Covering the virtues on minor versions is for another time, but it is puzzling as to why Microsoft don’t implement a policy of restricting the minor versions (OOTB) and allow customers to change it. This would save space and I think minor version management is a potential cost saving for businesses and Microsoft.

Moving a lot of content takes a lot of time

The 14,000 documents we had to migrate isn’t an excessively large amount of content for a SharePoint site. Even so, the reality of migrating large libraries is that downloading and uploading files (along with the API calls required to set all the metadata and orchestrate the migration process) takes a significant amount of time. We found that it would take ~24 hours (non-stop) to do a single migration pass of the 3000 documents in the core library and several days to the archive library.

The time it took wasn’t just a side effect of us implementing a custom migration process either.

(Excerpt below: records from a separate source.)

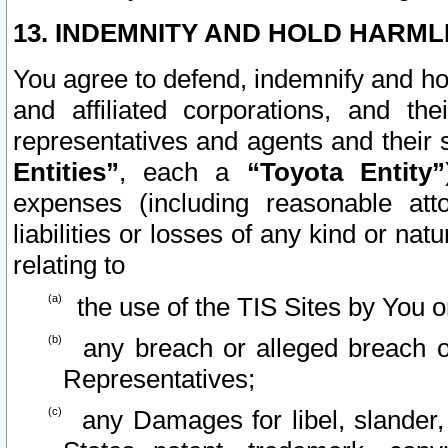
13. INDEMNITY AND HOLD HARML
You agree to defend, indemnify and ho
and affiliated corporations, and the
representatives and agents and their 
Entities”
, each a
“Toyota Entity”
expenses (including reasonable atto
liabilities or losses of any kind or na
relating to
the use of the TIS Sites by You o
any breach or alleged breach o
Representatives;
any Damages for libel, slander,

We found performance of our custom tool was comparable to that of the commercial migration product we were using. This may have been due to the throttling limitations that SharePoint places on API consumers. Regardless of how much bandwidth you have, you are limited in the amount of files you can upload in parallel before you start getting throttled.

It is also worth considering that many of the files in the environment are going to be larger than you might expect. For example you might encounter a library full of 40Mb PowerPoint files, each having 30-50 versions which can mean multiple gigabytes need to be transferred just to migrate each file.
This was compounded by the fact that we needed to re-migrate the content at various stages during the project after review / feedback from the customer. For example, after the solution for the orphaned users was implemented (described above), we needed to re-migrate the content to populate the additional columns containing this information.

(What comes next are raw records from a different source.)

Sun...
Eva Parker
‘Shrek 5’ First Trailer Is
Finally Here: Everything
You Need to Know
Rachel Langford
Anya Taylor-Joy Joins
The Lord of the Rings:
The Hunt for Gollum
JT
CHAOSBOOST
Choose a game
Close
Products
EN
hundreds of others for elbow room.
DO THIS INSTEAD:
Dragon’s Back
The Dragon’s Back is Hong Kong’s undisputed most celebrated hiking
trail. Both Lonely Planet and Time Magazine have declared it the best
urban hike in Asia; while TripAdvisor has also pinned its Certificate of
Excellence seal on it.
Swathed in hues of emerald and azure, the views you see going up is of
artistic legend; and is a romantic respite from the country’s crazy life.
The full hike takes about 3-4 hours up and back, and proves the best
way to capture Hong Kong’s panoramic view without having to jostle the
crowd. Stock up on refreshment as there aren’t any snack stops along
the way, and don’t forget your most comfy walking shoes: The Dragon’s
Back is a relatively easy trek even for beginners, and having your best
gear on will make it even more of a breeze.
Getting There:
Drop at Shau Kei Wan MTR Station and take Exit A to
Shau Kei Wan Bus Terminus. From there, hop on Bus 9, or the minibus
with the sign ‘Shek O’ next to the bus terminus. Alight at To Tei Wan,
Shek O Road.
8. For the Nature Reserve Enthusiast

Documents with quick parts

Word has a feature called “Quick Parts” where you can embed metadata values from a document library within the content of a Word document. These were used as a standard practice within this customer’s organisation which meant nearly every document used them for values such as the document number and document type. Unfortunately quick parts stop working when you move a document from one SharePoint environment to another – either with a migration tool or by manually downloading it and uploading it. If you read the support section of their websites, many migration tool vendors simply don’t support migrating documents with quick parts.

Anecdotal evidence online indicates that Microsoft’s recommended solution for this is to manually open each document and remove / re-add the quick parts after migration. This is practical if you have a handful of documents but not if you have thousands.

One of the first questions you should ask when starting a migration project is – are quick parts being used, and if so, how many documents use them? If the customer makes extensive use of quick parts then you may find that you simply cannot use a commercial migration tool.

We had to build a custom tool to scan documents for broken quick parts and fix them in-place. We plan to publish another article on this in the coming months.

Conclusion

Off-the-shelf-migration-tools have their place when moving essentially static content from a one SharePoint environment to another, but please don’t set your expectations too high. Our experience shows that you may come crashing down to Earth faster than you hoped. Good luck, migrating complex and bespoke SharePoint solutions to the cloud as this is not for the faint hearted!